The most drastic slash is to the numbers of Tier 1 applicants. The Tier 1 (General) category has been subject to an interim limit since July of this year restricting the numbers of visas which can be issued in any one month.   This has been fixed at 600 per month.  According to the Migrant Advisory Committee ("MAC")'s report – in 2009 13,900 people obtained visas to come to the UK in this capacity.

The Home Secretary has announced that Tier 1 will be restricted to entrepreneurs, investors and "the exceptionally talented".  So Tier 1 (General), which the Highly Skilled Migrant Programme (HSMP) replaced is to be reclassified.  Exactly who will be regarded as exceptionally talented is not yet clear, but only 1,000 visas per year will be issued.

This alteration of Tier 1 General in favour of an "exceptionally talented" category is explained by the UKBA's  concern as to the kinds of jobs which it discovered that one third of  people who entered the UK under this category actually ended up doing in the UK.

However – quite what that concern was based upon is unclear.  The conditions of a grant of leave under Tier 1 don't require a person to do a particular kind of job.  When you apply for further leave to remain you have to show a level of previous earnings in order to get the points you need.  There's nothing in the Rules to prevent people from doing several jobs and  being self employed, if they are able to do this, and needless to say the more work you do the more tax you pay.   It seems curious that the government should be concerned about the numbers of people complying with the conditions of their leave to remain in the UK and contributing to the UK economy by earning substantially more than the national average salary.

What is clear however is that it is proposed to remove the Tier 1 (Post-Study Work) subcategory – which currently enables graduates who have studied in the UK to stay on and do skilled or highly skilled work.
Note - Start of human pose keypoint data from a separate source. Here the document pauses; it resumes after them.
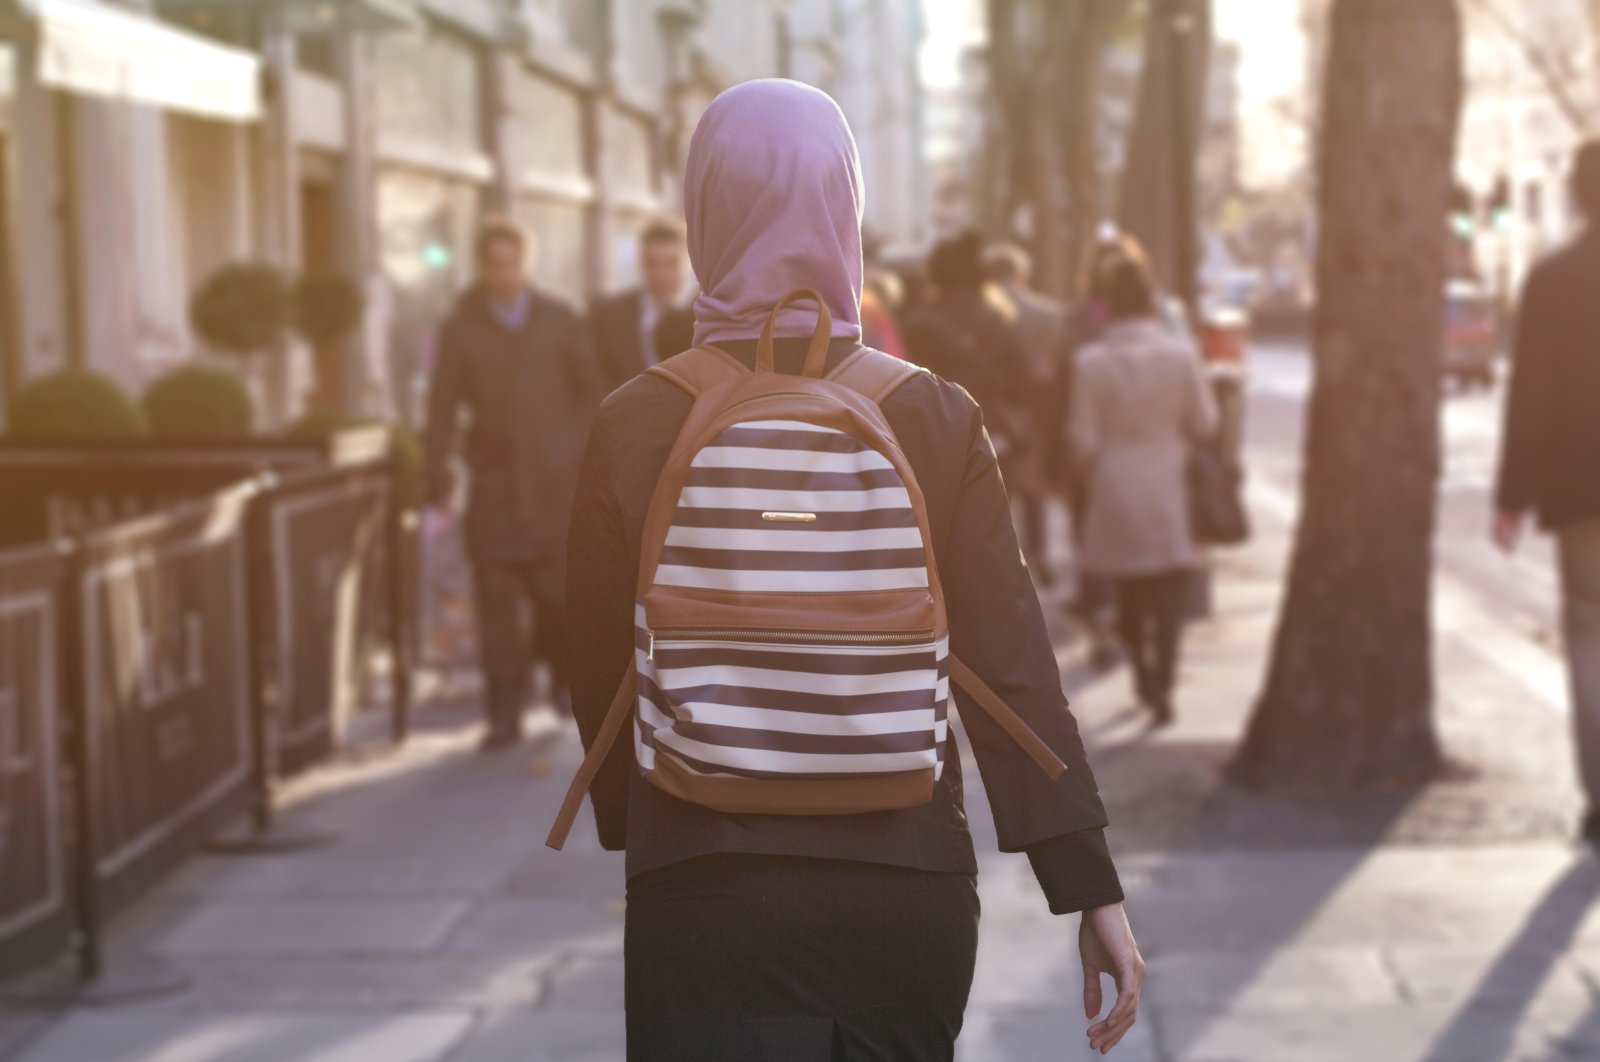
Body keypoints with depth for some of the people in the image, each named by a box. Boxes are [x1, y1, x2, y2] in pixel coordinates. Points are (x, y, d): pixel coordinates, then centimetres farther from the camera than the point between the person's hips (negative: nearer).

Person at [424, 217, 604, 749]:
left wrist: (583, 455, 2)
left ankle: (564, 665, 29)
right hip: (494, 480, 0)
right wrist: (438, 473, -3)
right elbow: (443, 405, 4)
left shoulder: (560, 321, 7)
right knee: (496, 596, -5)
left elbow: (590, 391, 10)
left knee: (559, 586, -1)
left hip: (556, 479, 0)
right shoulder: (461, 330, 4)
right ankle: (505, 711, -1)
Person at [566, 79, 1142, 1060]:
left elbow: (601, 674, 2)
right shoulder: (936, 418, -4)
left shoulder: (636, 425, -6)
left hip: (705, 896, -1)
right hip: (911, 885, 2)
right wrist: (1094, 893, -4)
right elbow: (1015, 669, -8)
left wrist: (632, 829, 20)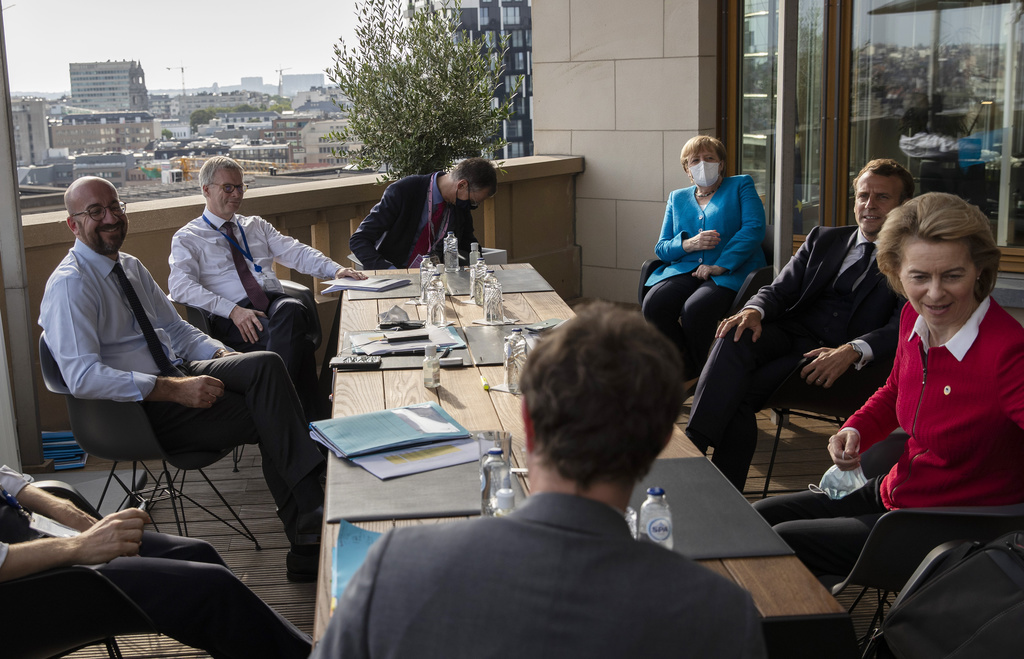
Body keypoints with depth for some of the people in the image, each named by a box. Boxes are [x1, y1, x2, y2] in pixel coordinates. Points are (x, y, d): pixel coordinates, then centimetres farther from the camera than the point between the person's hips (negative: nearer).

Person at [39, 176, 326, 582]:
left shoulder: (131, 267, 15)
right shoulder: (69, 285, -12)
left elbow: (175, 327, 21)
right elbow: (82, 378, -23)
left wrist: (221, 355, -1)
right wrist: (174, 390, -28)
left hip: (178, 374, 8)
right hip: (138, 409, -8)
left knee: (266, 365, -20)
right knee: (269, 417, -22)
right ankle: (308, 537, -14)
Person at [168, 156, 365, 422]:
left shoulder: (256, 226, 28)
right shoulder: (187, 238, 12)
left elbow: (295, 252, 16)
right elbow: (180, 286, -5)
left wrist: (335, 269, -4)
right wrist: (233, 310, -18)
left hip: (276, 303, 4)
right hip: (232, 320, -4)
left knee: (291, 312, -36)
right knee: (297, 342, -35)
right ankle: (314, 413, -30)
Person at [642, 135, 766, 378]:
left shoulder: (741, 186, 14)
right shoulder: (677, 198, 25)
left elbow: (754, 229, -3)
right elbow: (661, 248, 18)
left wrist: (720, 266, -15)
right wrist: (689, 244, -5)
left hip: (731, 271, -4)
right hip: (684, 270, 4)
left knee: (694, 309, -36)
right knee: (653, 304, -29)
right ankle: (686, 372, -13)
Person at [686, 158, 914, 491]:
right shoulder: (823, 239, 22)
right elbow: (780, 290, 14)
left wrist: (852, 351, -28)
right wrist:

Leave to remain in this category is only granted for a maximum period of 2 years but it is possible to switch from that leave to remain into Tiers 1 and 2.

Apart from Intra-company transferees (which will remain unlimited) a maximum of 20,700 Tier 2 visas will issued.  Again, we know from the MAC's report how many non-Intra-company transferees visas were issued in 2009 – it was 8,600 (or 13,800 if you add the number of "work permit visas" issued under the old rules).  So this maximum figure permits 6,900 more visas to be issued than actually were issued in 2009.

At this stage it would appear – at least so far as Tier 2 is concerned - that a cap which permits more applications to be granted than have been issued anyway is a misnomer.  But the UKBA announcement also says that Tier 2 Migrants will be restricted to jobs "at graduate level" – a further restriction on a route which currently doesn't generate numbers of migrants anywhere near the level at which it is to be capped.

As we reported the MAC emphasised that the Coalition government's declared aim of reducing net annual migration to the "tens of thousands" couldn't be achieved by limiting Tiers 1 and 2 alone.  It indicated that the government might have to look at migration by people joining their families in the UK, and by people coming to study.

There is no reference to any review of the first of these suggested areas of focus – perhaps unsurprisingly because of the UK's commitment to upholding human rights, including the right to family life.

However the UKBA has announced that a consultation will be launched before the end of 2010 which will seek views on how the numbers of students coming to the UK can be reduced.

It is to be hoped that the Court of Appeal's observation in GOO v Secretary of State for the Home Department [2008] EWCA Civ 747 will inform that consultation:

"... it is relevant to recall that the admission of foreign nationals to study here is not an act of grace. Not only does it help to maintain English as the world's principal language of commerce, law and science; it furnishes a source of revenue (at rates which, by virtue of an exemption from the Race Relations Act 1976, substantially exceed those paid by home students) of frequently critical budgetary importance to the United Kingdom's universities and colleges as well as to many independent schools."